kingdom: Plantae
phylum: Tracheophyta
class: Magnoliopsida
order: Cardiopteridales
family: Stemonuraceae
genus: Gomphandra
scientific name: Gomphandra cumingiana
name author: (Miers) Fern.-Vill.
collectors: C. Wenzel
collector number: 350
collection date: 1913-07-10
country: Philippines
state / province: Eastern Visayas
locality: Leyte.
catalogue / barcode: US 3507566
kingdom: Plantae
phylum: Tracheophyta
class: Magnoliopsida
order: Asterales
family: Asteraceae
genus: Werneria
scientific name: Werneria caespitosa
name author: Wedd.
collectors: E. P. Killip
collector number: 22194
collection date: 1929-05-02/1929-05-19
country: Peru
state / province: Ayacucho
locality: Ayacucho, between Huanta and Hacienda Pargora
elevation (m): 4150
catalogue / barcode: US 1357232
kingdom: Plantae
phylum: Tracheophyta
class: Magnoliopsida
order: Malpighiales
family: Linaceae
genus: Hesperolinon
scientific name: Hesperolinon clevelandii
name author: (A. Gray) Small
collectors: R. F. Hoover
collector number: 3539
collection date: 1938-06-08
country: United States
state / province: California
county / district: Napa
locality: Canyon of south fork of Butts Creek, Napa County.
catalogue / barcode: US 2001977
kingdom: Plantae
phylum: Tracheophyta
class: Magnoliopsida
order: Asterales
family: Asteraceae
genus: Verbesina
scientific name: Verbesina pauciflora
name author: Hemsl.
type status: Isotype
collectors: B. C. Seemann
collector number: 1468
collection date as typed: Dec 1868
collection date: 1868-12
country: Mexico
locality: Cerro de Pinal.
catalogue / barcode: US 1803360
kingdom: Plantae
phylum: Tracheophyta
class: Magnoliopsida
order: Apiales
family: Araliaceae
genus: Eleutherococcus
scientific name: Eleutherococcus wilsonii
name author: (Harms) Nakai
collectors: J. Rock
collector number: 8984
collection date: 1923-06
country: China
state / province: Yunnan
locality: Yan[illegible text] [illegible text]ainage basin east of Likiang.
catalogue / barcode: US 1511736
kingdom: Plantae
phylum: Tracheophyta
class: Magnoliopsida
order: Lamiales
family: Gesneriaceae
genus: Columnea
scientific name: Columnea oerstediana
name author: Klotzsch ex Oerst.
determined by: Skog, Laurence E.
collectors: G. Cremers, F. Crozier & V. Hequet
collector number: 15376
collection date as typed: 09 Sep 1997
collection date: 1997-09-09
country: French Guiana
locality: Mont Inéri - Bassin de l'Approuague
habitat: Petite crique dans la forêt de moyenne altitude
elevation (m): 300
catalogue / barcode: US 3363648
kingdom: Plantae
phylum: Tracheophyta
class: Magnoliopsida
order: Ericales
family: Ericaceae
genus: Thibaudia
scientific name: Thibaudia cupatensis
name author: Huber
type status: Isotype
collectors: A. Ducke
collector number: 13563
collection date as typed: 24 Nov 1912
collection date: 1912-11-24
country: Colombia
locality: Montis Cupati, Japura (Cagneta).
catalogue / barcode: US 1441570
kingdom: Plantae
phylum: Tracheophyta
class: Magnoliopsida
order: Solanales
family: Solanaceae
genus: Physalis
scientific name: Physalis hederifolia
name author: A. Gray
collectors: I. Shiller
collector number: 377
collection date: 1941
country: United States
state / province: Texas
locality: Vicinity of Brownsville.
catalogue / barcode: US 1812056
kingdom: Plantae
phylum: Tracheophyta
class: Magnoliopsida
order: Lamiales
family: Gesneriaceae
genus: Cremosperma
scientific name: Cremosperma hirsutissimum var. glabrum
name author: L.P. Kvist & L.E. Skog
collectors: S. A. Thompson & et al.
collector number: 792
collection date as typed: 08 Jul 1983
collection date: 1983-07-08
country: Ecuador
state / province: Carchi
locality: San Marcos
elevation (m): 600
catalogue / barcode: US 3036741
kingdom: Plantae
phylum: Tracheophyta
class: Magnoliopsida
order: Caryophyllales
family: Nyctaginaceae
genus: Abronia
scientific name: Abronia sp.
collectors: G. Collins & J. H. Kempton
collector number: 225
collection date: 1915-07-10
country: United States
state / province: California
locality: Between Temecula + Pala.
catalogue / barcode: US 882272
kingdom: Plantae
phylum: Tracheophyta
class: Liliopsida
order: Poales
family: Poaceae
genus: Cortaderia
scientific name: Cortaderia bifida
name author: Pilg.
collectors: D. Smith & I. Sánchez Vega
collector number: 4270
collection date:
-*-*-
EXERCISE DIRECTIONS — Rewrite every line of the listing above as a single numbered list, leaving out any blank lines.

OUTPUT FOR THIS TASK —
1. kingdom: Plantae
2. phylum: Tracheophyta
3. class: Magnoliopsida
4. order: Cardiopteridales
5. family: Stemonuraceae
6. genus: Gomphandra
7. scientific name: Gomphandra cumingiana
8. name author: (Miers) Fern.-Vill.
9. collectors: C. Wenzel
10. collector number: 350
11. collection date: 1913-07-10
12. country: Philippines
13. state / province: Eastern Visayas
14. locality: Leyte.
15. catalogue / barcode: US 3507566
16. kingdom: Plantae
17. phylum: Tracheophyta
18. class: Magnoliopsida
19. order: Asterales
20. family: Asteraceae
21. genus: Werneria
22. scientific name: Werneria caespitosa
23. name author: Wedd.
24. collectors: E. P. Killip
25. collector number: 22194
26. collection date: 1929-05-02/1929-05-19
27. country: Peru
28. state / province: Ayacucho
29. locality: Ayacucho, between Huanta and Hacienda Pargora
30. elevation (m): 4150
31. catalogue / barcode: US 1357232
32. kingdom: Plantae
33. phylum: Tracheophyta
34. class: Magnoliopsida
35. order: Malpighiales
36. family: Linaceae
37. genus: Hesperolinon
38. scientific name: Hesperolinon clevelandii
39. name author: (A. Gray) Small
40. collectors: R. F. Hoover
41. collector number: 3539
42. collection date: 1938-06-08
43. country: United States
44. state / province: California
45. county / district: Napa
46. locality: Canyon of south fork of Butts Creek, Napa County.
47. catalogue / barcode: US 2001977
48. kingdom: Plantae
49. phylum: Tracheophyta
50. class: Magnoliopsida
51. order: Asterales
52. family: Asteraceae
53. genus: Verbesina
54. scientific name: Verbesina pauciflora
55. name author: Hemsl.
56. type status: Isotype
57. collectors: B. C. Seemann
58. collector number: 1468
59. collection date as typed: Dec 1868
60. collection date: 1868-12
61. country: Mexico
62. locality: Cerro de Pinal.
63. catalogue / barcode: US 1803360
64. kingdom: Plantae
65. phylum: Tracheophyta
66. class: Magnoliopsida
67. order: Apiales
68. family: Araliaceae
69. genus: Eleutherococcus
70. scientific name: Eleutherococcus wilsonii
71. name author: (Harms) Nakai
72. collectors: J. Rock
73. collector number: 8984
74. collection date: 1923-06
75. country: China
76. state / province: Yunnan
77. locality: Yan[illegible text] [illegible text]ainage basin east of Likiang.
78. catalogue / barcode: US 1511736
79. kingdom: Plantae
80. phylum: Tracheophyta
81. class: Magnoliopsida
82. order: Lamiales
83. family: Gesneriaceae
84. genus: Columnea
85. scientific name: Columnea oerstediana
86. name author: Klotzsch ex Oerst.
87. determined by: Skog, Laurence E.
88. collectors: G. Cremers, F. Crozier & V. Hequet
89. collector number: 15376
90. collection date as typed: 09 Sep 1997
91. collection date: 1997-09-09
92. country: French Guiana
93. locality: Mont Inéri - Bassin de l'Approuague
94. habitat: Petite crique dans la forêt de moyenne altitude
95. elevation (m): 300
96. catalogue / barcode: US 3363648
97. kingdom: Plantae
98. phylum: Tracheophyta
99. class: Magnoliopsida
100. order: Ericales
101. family: Ericaceae
102. genus: Thibaudia
103. scientific name: Thibaudia cupatensis
104. name author: Huber
105. type status: Isotype
106. collectors: A. Ducke
107. collector number: 13563
108. collection date as typed: 24 Nov 1912
109. collection date: 1912-11-24
110. country: Colombia
111. locality: Montis Cupati, Japura (Cagneta).
112. catalogue / barcode: US 1441570
113. kingdom: Plantae
114. phylum: Tracheophyta
115. class: Magnoliopsida
116. order: Solanales
117. family: Solanaceae
118. genus: Physalis
119. scientific name: Physalis hederifolia
120. name author: A. Gray
121. collectors: I. Shiller
122. collector number: 377
123. collection date: 1941
124. country: United States
125. state / province: Texas
126. locality: Vicinity of Brownsville.
127. catalogue / barcode: US 1812056
128. kingdom: Plantae
129. phylum: Tracheophyta
130. class: Magnoliopsida
131. order: Lamiales
132. family: Gesneriaceae
133. genus: Cremosperma
134. scientific name: Cremosperma hirsutissimum var. glabrum
135. name author: L.P. Kvist & L.E. Skog
136. collectors: S. A. Thompson & et al.
137. collector number: 792
138. collection date as typed: 08 Jul 1983
139. collection date: 1983-07-08
140. country: Ecuador
141. state / province: Carchi
142. locality: San Marcos
143. elevation (m): 600
144. catalogue / barcode: US 3036741
145. kingdom: Plantae
146. phylum: Tracheophyta
147. class: Magnoliopsida
148. order: Caryophyllales
149. family: Nyctaginaceae
150. genus: Abronia
151. scientific name: Abronia sp.
152. collectors: G. Collins & J. H. Kempton
153. collector number: 225
154. collection date: 1915-07-10
155. country: United States
156. state / province: California
157. locality: Between Temecula + Pala.
158. catalogue / barcode: US 882272
159. kingdom: Plantae
160. phylum: Tracheophyta
161. class: Liliopsida
162. order: Poales
163. family: Poaceae
164. genus: Cortaderia
165. scientific name: Cortaderia bifida
166. name author: Pilg.
167. collectors: D. Smith & I. Sánchez Vega
168. collector number: 4270
169. collection date:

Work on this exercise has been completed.